Second, while in theory rollups should work together to scale Ethereum, in practice the overall scaling achieved by rollups collectively is not much more than what one rollup offers. That is mostly due to the fact that popular Ethereum dapps run on almost all rollups and as a result, similar transactions are “duplicated” across different rollups. The transactions to use DeFi applications such as Uniswap on different rollups actually compete for call data space on Ethereum for data availability.
In contrast, NEAR scales through sharding, or parallelizing the network into partitions that are built into the protocol itself, with the same security guarantees of the L1 blockchain. NEAR’s architecture is, in some sense, similar to Ethereum with rollups, where each shard is similar to an optimistic rollup.
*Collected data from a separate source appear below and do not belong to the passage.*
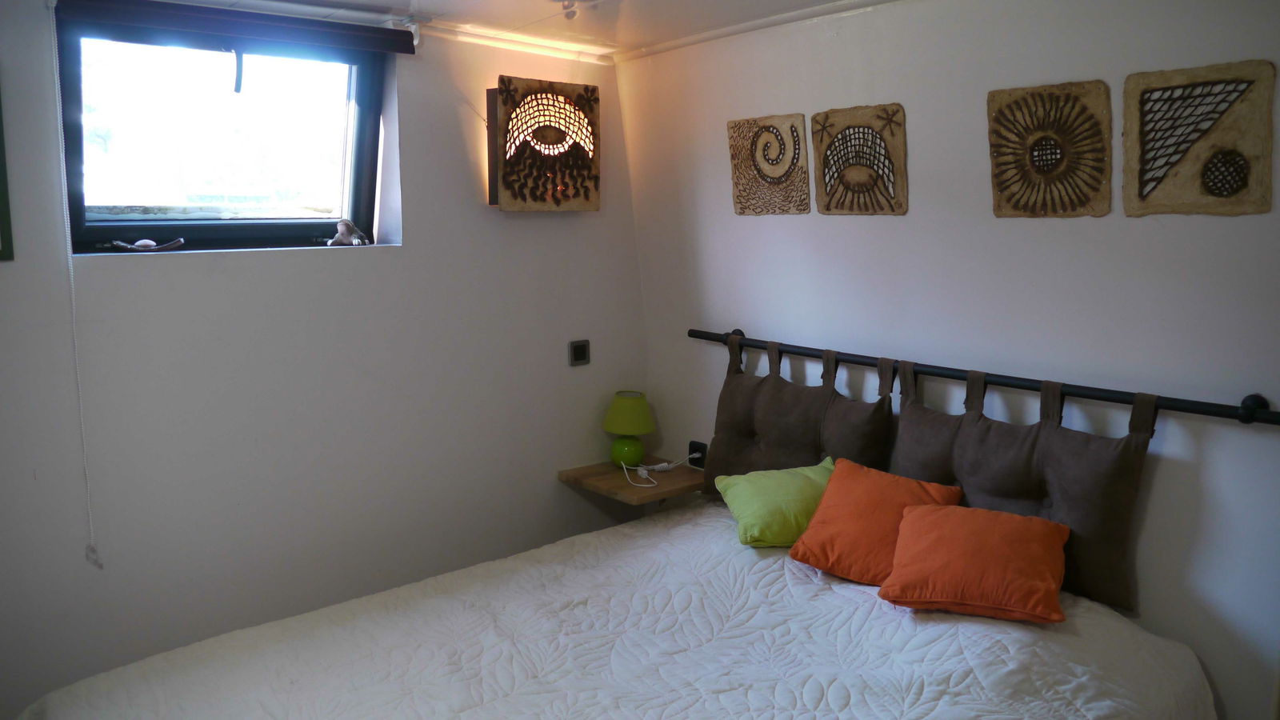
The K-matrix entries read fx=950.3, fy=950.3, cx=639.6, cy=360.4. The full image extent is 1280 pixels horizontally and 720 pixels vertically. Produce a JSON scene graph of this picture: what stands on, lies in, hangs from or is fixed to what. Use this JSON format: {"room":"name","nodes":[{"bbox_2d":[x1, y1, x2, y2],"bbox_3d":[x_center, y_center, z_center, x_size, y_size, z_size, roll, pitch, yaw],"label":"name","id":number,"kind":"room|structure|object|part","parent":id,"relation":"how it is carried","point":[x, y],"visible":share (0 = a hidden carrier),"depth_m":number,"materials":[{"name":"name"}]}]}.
{"room":"bedroom","nodes":[
{"label":"bedroom","id":0,"kind":"room"},
{"bbox_2d":[0,0,647,716],"bbox_3d":[-1.293,0.032,3.042,3.490,2.440,0.200,-7,11,-40],"label":"left wall","id":1,"kind":"structure","parent":0,"point":[420,234],"depth_m":3.08,"materials":[{"name":"paint"}]},
{"bbox_2d":[0,87,14,261],"bbox_3d":[-1.856,-0.528,2.424,0.417,0.554,0.034,-7,11,-40],"label":"picture frame","id":2,"kind":"object","parent":1,"relation":"attached to","point":[1,170],"visible":1,"depth_m":2.56,"materials":[{"name":"green"}]},
{"bbox_2d":[56,15,393,253],"bbox_3d":[-1.299,-0.700,3.043,1.023,0.717,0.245,-7,11,-40],"label":"window","id":3,"kind":"structure","parent":1,"relation":"in","point":[70,72],"depth_m":3.06,"materials":[{"name":"glass"}]},
{"bbox_2d":[112,236,185,250],"bbox_3d":[-1.497,-0.353,2.894,0.216,0.047,0.094,-7,11,-40],"label":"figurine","id":4,"kind":"object","parent":3,"relation":"on","point":[149,243],"visible":0.99,"depth_m":2.88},
{"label":"latch","id":5,"kind":"part","parent":3,"relation":"part of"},
{"bbox_2d":[326,217,369,246],"bbox_3d":[-0.995,-0.435,3.228,0.138,0.101,0.089,-7,11,-40],"label":"figurine","id":6,"kind":"object","parent":3,"relation":"on","point":[346,225],"visible":0.99,"depth_m":3.21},
{"bbox_2d":[54,0,419,54],"bbox_3d":[-1.177,-0.999,2.807,1.056,0.083,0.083,-7,11,-40],"label":"roller blind","id":7,"kind":"object","parent":1,"relation":"attached to","point":[270,26],"visible":0.99,"depth_m":2.78,"materials":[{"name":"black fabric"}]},
{"bbox_2d":[49,0,103,569],"bbox_3d":[-1.529,-0.165,2.576,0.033,1.518,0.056,-7,11,-40],"label":"blind chain","id":8,"kind":"object","parent":7,"relation":"hanging from","point":[58,83],"visible":0.97,"depth_m":2.57,"materials":[{"name":"white plastic"}]},
{"bbox_2d":[487,75,599,211],"bbox_3d":[-0.363,-0.792,3.550,0.457,0.486,0.128,-7,11,-40],"label":"wall lamp","id":9,"kind":"object","parent":1,"relation":"attached to","point":[554,163],"visible":0.99,"depth_m":3.49,"materials":[{"name":"brown"}]},
{"bbox_2d":[568,339,590,366],"bbox_3d":[-0.239,-0.030,3.759,0.090,0.099,0.016,-7,11,-40],"label":"light switch","id":10,"kind":"object","parent":1,"relation":"attached to","point":[579,353],"visible":0.98,"depth_m":3.75,"materials":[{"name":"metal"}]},
{"bbox_2d":[557,457,704,505],"bbox_3d":[-0.009,0.499,3.767,0.442,0.098,0.448,-7,11,-40],"label":"nightstand","id":11,"kind":"object","parent":1,"relation":"attached to","point":[612,476],"visible":0.78,"depth_m":3.67,"materials":[{"name":"brown wood"}]},
{"bbox_2d":[602,390,655,466],"bbox_3d":[-0.044,0.280,3.834,0.206,0.299,0.207,-7,11,-40],"label":"table lamp","id":12,"kind":"object","parent":11,"relation":"on","point":[614,410],"visible":0.99,"depth_m":3.78,"materials":[{"name":"green ceramic"}]},
{"bbox_3d":[-0.056,0.353,3.831,0.138,0.130,0.142,1,9,9],"label":"lamp base","id":13,"kind":"part","parent":12,"relation":"part of","materials":[{"name":"green ceramic"}]},
{"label":"lamp shade","id":14,"kind":"part","parent":12,"relation":"part of","materials":[{"name":"green fabric"}]},
{"bbox_2d":[620,450,700,486],"bbox_3d":[0.066,0.416,3.781,0.282,0.080,0.235,-3,9,-20],"label":"power cord","id":15,"kind":"object","parent":11,"relation":"on","point":[644,471],"visible":0.98,"depth_m":3.81,"materials":[{"name":"white plastic"}]},
{"bbox_2d":[104,0,897,61],"bbox_3d":[-0.175,-0.963,1.656,3.462,0.111,3.704,-7,11,-40],"label":"ceiling","id":16,"kind":"structure","parent":0,"point":[403,1],"depth_m":3.11,"materials":[{"name":"white paint"}]},
{"bbox_2d":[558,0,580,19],"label":"ceiling light","id":17,"kind":"object","parent":16,"relation":"attached to","point":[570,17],"visible":0.98,"depth_m":2.88,"materials":[{"name":"white"}]},
{"bbox_2d":[622,0,1279,719],"bbox_3d":[1.205,0.081,2.673,0.193,2.452,3.819,-7,11,-40],"label":"right wall","id":18,"kind":"structure","parent":0,"point":[922,182],"depth_m":2.70,"materials":[{"name":"paint"}]},
{"bbox_2d":[687,440,707,468],"bbox_3d":[0.229,0.373,3.818,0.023,0.099,0.094,-7,11,-40],"label":"wall socket","id":19,"kind":"object","parent":18,"relation":"attached to","point":[695,446],"visible":0.82,"depth_m":3.81,"materials":[{"name":"black plastic"}]},
{"bbox_2d":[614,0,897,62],"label":"ceiling trim","id":20,"kind":"structure","parent":18,"relation":"attached to","point":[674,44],"depth_m":3.23,"materials":[{"name":"white paint"}]},
{"bbox_2d":[728,113,811,215],"bbox_3d":[0.451,-0.678,3.347,0.027,0.339,0.363,-7,11,-40],"label":"wall art","id":21,"kind":"object","parent":18,"relation":"attached to","point":[786,174],"visible":0.99,"depth_m":3.33,"materials":[{"name":"brown"}]},
{"bbox_2d":[811,104,907,214],"bbox_3d":[0.706,-0.632,3.062,0.028,0.344,0.367,-7,11,-40],"label":"wall art","id":22,"kind":"object","parent":18,"relation":"attached to","point":[830,202],"visible":0.98,"depth_m":3.05,"materials":[{"name":"brown"}]},
{"bbox_2d":[688,328,1279,428],"bbox_3d":[0.878,0.035,2.869,0.125,0.091,2.090,-7,11,-40],"label":"rod","id":23,"kind":"object","parent":18,"relation":"attached to","point":[693,334],"visible":0.95,"depth_m":2.59,"materials":[{"name":"black metal"}]},
{"bbox_2d":[704,332,896,493],"bbox_3d":[0.510,0.235,3.244,0.163,0.567,0.764,-7,11,-40],"label":"headboard cushion","id":24,"kind":"object","parent":23,"relation":"hanging from","point":[797,460],"visible":0.76,"depth_m":3.21,"materials":[{"name":"brown fabric"}]},
{"bbox_2d":[888,362,1158,612],"bbox_3d":[1.007,0.317,2.654,0.132,0.559,0.769,-7,11,-40],"label":"headboard cushion","id":25,"kind":"object","parent":23,"relation":"hanging from","point":[1079,524],"visible":0.63,"depth_m":2.52,"materials":[{"name":"brown fabric"}]},
{"bbox_2d":[986,80,1114,218],"bbox_3d":[1.104,-0.560,2.577,0.031,0.354,0.339,-7,11,-40],"label":"wall art","id":26,"kind":"object","parent":18,"relation":"attached to","point":[1052,158],"visible":0.98,"depth_m":2.56,"materials":[{"name":"brown"}]},
{"bbox_2d":[1120,59,1277,218],"bbox_3d":[1.342,-0.521,2.290,0.028,0.356,0.337,-7,11,-40],"label":"wall art","id":27,"kind":"object","parent":18,"relation":"attached to","point":[1211,174],"visible":0.98,"depth_m":2.28,"materials":[{"name":"brown"}]},
{"label":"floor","id":28,"kind":"structure","parent":0,"visible":0},
{"bbox_2d":[7,495,1224,719],"bbox_3d":[-0.039,1.007,2.227,2.373,0.694,2.152,-7,11,-40],"label":"bed","id":29,"kind":"object","parent":28,"relation":"on","point":[968,680],"visible":0.99,"depth_m":2.30,"materials":[{"name":"white fabric"}]},
{"bbox_2d":[713,457,838,549],"bbox_3d":[0.464,0.447,3.002,0.406,0.208,0.305,-2,9,-15],"label":"green pillow","id":30,"kind":"object","parent":29,"relation":"on","point":[802,487],"visible":0.85,"depth_m":2.91,"materials":[{"name":"green fabric"}]},
{"bbox_2d":[787,458,965,585],"bbox_3d":[0.676,0.461,2.711,0.409,0.265,0.322,6,10,36],"label":"orange pillow","id":31,"kind":"object","parent":29,"relation":"on","point":[862,515],"visible":0.85,"depth_m":2.66,"materials":[{"name":"orange fabric"}]},
{"bbox_2d":[880,500,1072,623],"bbox_3d":[0.879,0.511,2.473,0.445,0.216,0.338,4,9,23],"label":"orange pillow","id":32,"kind":"object","parent":29,"relation":"on","point":[926,515],"visible":0.99,"depth_m":2.39,"materials":[{"name":"orange fabric"}]}
]}

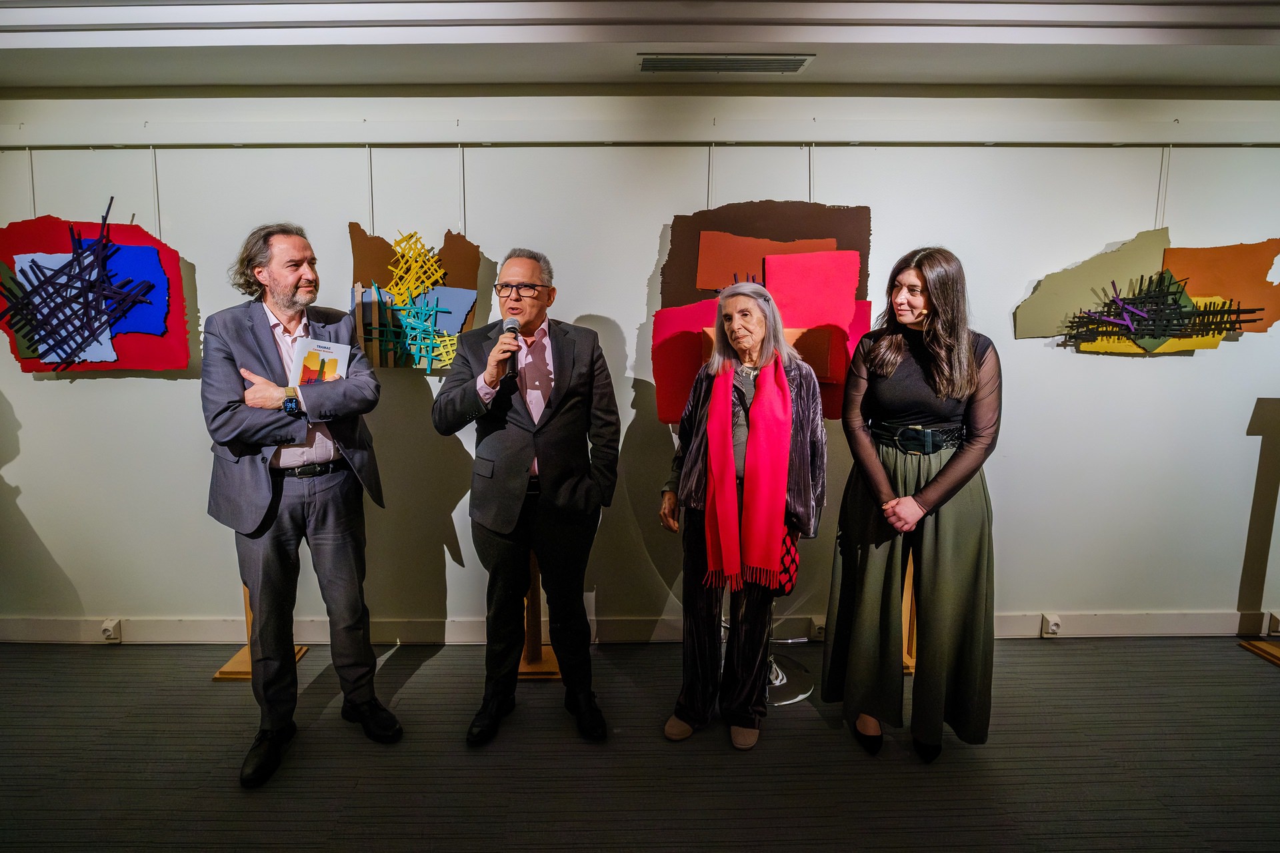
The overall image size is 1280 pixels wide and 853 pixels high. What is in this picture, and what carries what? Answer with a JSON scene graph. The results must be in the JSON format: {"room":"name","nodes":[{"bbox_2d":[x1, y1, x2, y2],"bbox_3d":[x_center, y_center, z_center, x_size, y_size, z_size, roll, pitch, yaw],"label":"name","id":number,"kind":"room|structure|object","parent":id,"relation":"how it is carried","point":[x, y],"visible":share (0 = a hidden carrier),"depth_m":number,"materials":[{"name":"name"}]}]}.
{"room":"museum","nodes":[
{"label":"museum","id":0,"kind":"room"},
{"bbox_2d":[0,636,1279,852],"bbox_3d":[-0.036,1.430,1.209,9.327,0.103,4.851,0,10,-1],"label":"floor","id":1,"kind":"structure","parent":0,"point":[1251,665],"depth_m":2.35,"materials":[{"name":"carpet"}]},
{"bbox_2d":[210,586,306,680],"bbox_3d":[-1.709,0.592,2.977,0.333,0.971,0.349,0,10,-1],"label":"wooden stand","id":2,"kind":"object","parent":1,"relation":"on","point":[237,660],"visible":0.21,"depth_m":2.97,"materials":[{"name":"brown wood"}]},
{"bbox_2d":[203,220,399,787],"bbox_3d":[-1.236,0.221,2.448,0.574,1.860,0.664,-9,13,-41],"label":"man","id":3,"kind":"object","parent":1,"relation":"on","point":[259,483],"visible":0.98,"depth_m":2.29},
{"bbox_2d":[289,336,351,384],"bbox_3d":[-1.108,-0.189,2.377,0.159,0.206,0.183,7,12,33],"label":"book","id":4,"kind":"object","parent":3,"relation":"in","point":[321,354],"visible":0.66,"depth_m":2.35,"materials":[{"name":"paper"}]},
{"bbox_2d":[431,248,620,748],"bbox_3d":[-0.398,0.238,2.577,0.643,1.756,0.644,2,10,11],"label":"man","id":5,"kind":"object","parent":1,"relation":"on","point":[565,379],"visible":0.97,"depth_m":2.43},
{"bbox_2d":[501,316,521,380],"bbox_3d":[-0.450,-0.283,2.440,0.072,0.206,0.195,0,10,-1],"label":"microphone","id":6,"kind":"object","parent":5,"relation":"in","point":[507,329],"visible":0.88,"depth_m":2.39,"materials":[{"name":"black metal"}]},
{"bbox_2d":[517,552,562,678],"bbox_3d":[-0.463,0.697,2.967,0.389,0.767,0.368,0,10,-1],"label":"wooden stand","id":7,"kind":"object","parent":1,"relation":"on","point":[545,670],"visible":0.42,"depth_m":2.94,"materials":[{"name":"brown wood"}]},
{"bbox_2d":[658,278,826,748],"bbox_3d":[0.398,0.291,2.536,0.573,1.650,0.685,0,10,-1],"label":"woman","id":8,"kind":"object","parent":1,"relation":"on","point":[692,563],"visible":0.92,"depth_m":2.45},
{"bbox_2d":[772,524,800,595],"bbox_3d":[0.504,0.461,2.476,0.157,0.248,0.208,4,11,20],"label":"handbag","id":9,"kind":"object","parent":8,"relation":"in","point":[793,561],"visible":0.33,"depth_m":2.42,"materials":[{"name":"red"}]},
{"bbox_2d":[719,609,815,706],"bbox_3d":[0.533,0.693,2.842,0.491,0.828,0.490,0,10,-1],"label":"metal stand","id":10,"kind":"object","parent":1,"relation":"on","point":[785,703],"visible":0.3,"depth_m":2.82,"materials":[{"name":"silver metal"}]},
{"bbox_2d":[897,554,918,674],"bbox_3d":[1.174,0.754,3.000,0.374,0.638,0.313,0,10,-1],"label":"wooden stand","id":11,"kind":"object","parent":1,"relation":"on","point":[910,581],"visible":0.23,"depth_m":2.97,"materials":[{"name":"brown wood"}]},
{"bbox_2d":[824,246,1002,763],"bbox_3d":[0.991,0.270,2.399,0.584,1.728,0.631,0,10,-1],"label":"woman","id":12,"kind":"object","parent":1,"relation":"on","point":[865,446],"visible":0.97,"depth_m":2.26},
{"bbox_2d":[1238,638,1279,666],"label":"wooden stand","id":13,"kind":"object","parent":1,"relation":"on","point":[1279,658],"visible":0.99,"depth_m":3.10,"materials":[{"name":"brown wood"}]},
{"bbox_2d":[0,0,1279,89],"bbox_3d":[0.151,-1.161,1.052,8.422,0.141,4.265,0,10,-1],"label":"ceiling","id":14,"kind":"structure","parent":0,"point":[131,81],"depth_m":2.32,"materials":[{"name":"white paint"}]},
{"bbox_2d":[636,52,813,73],"bbox_3d":[0.325,-1.377,2.544,0.637,0.017,0.193,0,10,-1],"label":"air vent","id":15,"kind":"object","parent":14,"relation":"in","point":[793,63],"visible":0.99,"depth_m":2.53,"materials":[{"name":"metal"}]},
{"bbox_2d":[0,85,1279,639],"bbox_3d":[0.258,-0.241,3.076,9.514,2.564,0.170,0,10,-1],"label":"wall","id":16,"kind":"structure","parent":0,"point":[79,397],"depth_m":2.99,"materials":[{"name":"paint"}]},
{"bbox_2d":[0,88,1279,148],"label":"wall trim","id":17,"kind":"object","parent":16,"relation":"attached to","point":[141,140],"visible":0.98,"depth_m":2.73,"materials":[{"name":"white paint"}]},
{"bbox_2d":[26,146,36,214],"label":"hanging wire","id":18,"kind":"object","parent":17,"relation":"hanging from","point":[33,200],"visible":0.59,"depth_m":2.89,"materials":[{"name":"white plastic"}]},
{"bbox_2d":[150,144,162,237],"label":"hanging wire","id":19,"kind":"object","parent":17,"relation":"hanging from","point":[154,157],"visible":0.72,"depth_m":2.89,"materials":[{"name":"white plastic"}]},
{"bbox_2d":[0,208,193,376],"bbox_3d":[-2.351,-0.598,2.860,0.857,0.800,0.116,0,10,-1],"label":"artwork","id":20,"kind":"object","parent":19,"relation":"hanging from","point":[21,257],"visible":0.98,"depth_m":2.85},
{"bbox_2d":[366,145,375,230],"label":"hanging wire","id":21,"kind":"object","parent":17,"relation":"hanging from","point":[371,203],"visible":0.77,"depth_m":2.88,"materials":[{"name":"white plastic"}]},
{"bbox_2d":[347,224,483,372],"bbox_3d":[-0.947,-0.540,2.897,0.587,0.678,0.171,0,10,-1],"label":"artwork","id":22,"kind":"object","parent":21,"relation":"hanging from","point":[444,302],"visible":0.89,"depth_m":2.88},
{"bbox_2d":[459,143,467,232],"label":"hanging wire","id":23,"kind":"object","parent":17,"relation":"hanging from","point":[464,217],"visible":0.75,"depth_m":2.81,"materials":[{"name":"white plastic"}]},
{"bbox_2d":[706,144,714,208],"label":"hanging wire","id":24,"kind":"object","parent":17,"relation":"hanging from","point":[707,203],"visible":0.66,"depth_m":2.77,"materials":[{"name":"plastic"}]},
{"bbox_2d":[655,200,873,425],"bbox_3d":[0.543,-0.480,2.862,0.896,1.035,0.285,0,10,-1],"label":"artwork","id":25,"kind":"object","parent":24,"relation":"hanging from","point":[712,235],"visible":0.7,"depth_m":2.84},
{"bbox_2d":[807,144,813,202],"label":"hanging wire","id":26,"kind":"object","parent":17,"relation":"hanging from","point":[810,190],"visible":0.65,"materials":[{"name":"white plastic"}]},
{"bbox_2d":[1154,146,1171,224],"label":"hanging wire","id":27,"kind":"object","parent":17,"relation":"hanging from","point":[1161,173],"visible":0.7,"depth_m":2.94,"materials":[{"name":"white plastic"}]},
{"bbox_2d":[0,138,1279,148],"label":"picture rail","id":28,"kind":"object","parent":16,"relation":"attached to","point":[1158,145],"visible":0.96,"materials":[{"name":"metal"}]},
{"bbox_2d":[0,609,1279,644],"bbox_3d":[0.272,0.966,3.213,7.623,0.124,0.021,0,10,-1],"label":"baseboard","id":29,"kind":"structure","parent":16,"relation":"attached to","point":[231,625],"depth_m":3.20,"materials":[{"name":"white paint"}]},
{"bbox_2d":[100,617,122,642],"bbox_3d":[-2.429,0.938,3.107,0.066,0.099,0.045,0,10,-1],"label":"socket","id":30,"kind":"object","parent":29,"relation":"attached to","point":[109,625],"visible":0.97,"depth_m":3.10,"materials":[{"name":"white plastic"}]},
{"bbox_2d":[810,617,825,639],"bbox_3d":[0.880,0.955,3.185,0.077,0.094,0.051,0,10,-1],"label":"wall socket","id":31,"kind":"object","parent":29,"relation":"attached to","point":[820,631],"visible":0.63,"depth_m":3.17,"materials":[{"name":"white"}]},
{"bbox_2d":[1040,613,1061,636],"bbox_3d":[1.947,0.930,3.160,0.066,0.101,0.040,0,10,-1],"label":"socket","id":32,"kind":"object","parent":29,"relation":"attached to","point":[1053,623],"visible":0.98,"depth_m":3.15,"materials":[{"name":"white plastic"}]},
{"bbox_2d":[1267,610,1279,634],"bbox_3d":[3.029,0.921,3.157,0.087,0.109,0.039,0,10,-1],"label":"wall socket","id":33,"kind":"object","parent":29,"relation":"attached to","point":[1276,623],"visible":0.99,"depth_m":3.16,"materials":[{"name":"white plastic"}]},
{"bbox_2d":[1012,231,1279,356],"bbox_3d":[2.279,-0.584,2.935,1.188,0.594,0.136,0,10,-1],"label":"artwork","id":34,"kind":"object","parent":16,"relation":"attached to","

The difference is that because sharding is built into the protocol, applications on one shard can natively interact with applications on another shard. The homogeneous sharding model also means that two apps interact in the same way regardless of whether or not they are deployed on the same shard. As a result, not only do developers not need to care about which shard to deploy their applications on, they also have the peace of mind that their application can freely interact with any other application deployed on NEAR without having to resort to third-party bridges.
While composability is a nontrivial advantage of NEAR’s sharding approach, it is not all NEAR has to offer. Fast finality on NEAR means that users can be confident that their transactions are finalized in two to three seconds. In the rollup world, however, transaction finality is much worse. Optimistic rollups are known for their long exit time (usually 7 days) and ZK rollups are bottlenecked on proof generation, which takes up to 10 minutes today. Furthermore, in NEAR’s sharding model, since both processing and state are completely sharded, the throughput almost scales linearly with the number of shards. Thanks to the native composability mentioned above, developers and users truly benefit from the scalability as one application is only deployed once on one shard, unlike the current state of rollups where many popular applications have to be deployed on many rollups, which reduces the amount of true parallelism in transaction processing.
This is not to say, however, that NEAR’s approach is superior. Sharding makes the protocol very complex, hard to understand, and difficult to implement. In comparison, the rollup-centric approach taken by Ethereum has a relatively simple design, even though it still requires data availability sharding (Danksharding) for layer 2s to work efficiently.
Ultimately, the different choices on scaling approaches reflect different design philosophies of the underlying protocol. Ethereum wants the protocol itself to be maximally robust and resilient and therefore it is important to minimize the complexity of the L1 protocol design. NEAR, on the other hand, prioritizes simplicity for developers and users and is willing to make the protocol more complex under the hood for the sake of a better experience for its users.
It is worth noting that NEAR is not just a blockchain protocol, but an operating system that offers a common layer for browsing and discovering open web experiences and is compatible with any blockchain. Despite the differences in protocol design, NEAR as the blockchain operating system allows developers and users from different blockchains, including Ethereum layer 2s, to build and use applications across many different blockchain ecosystems.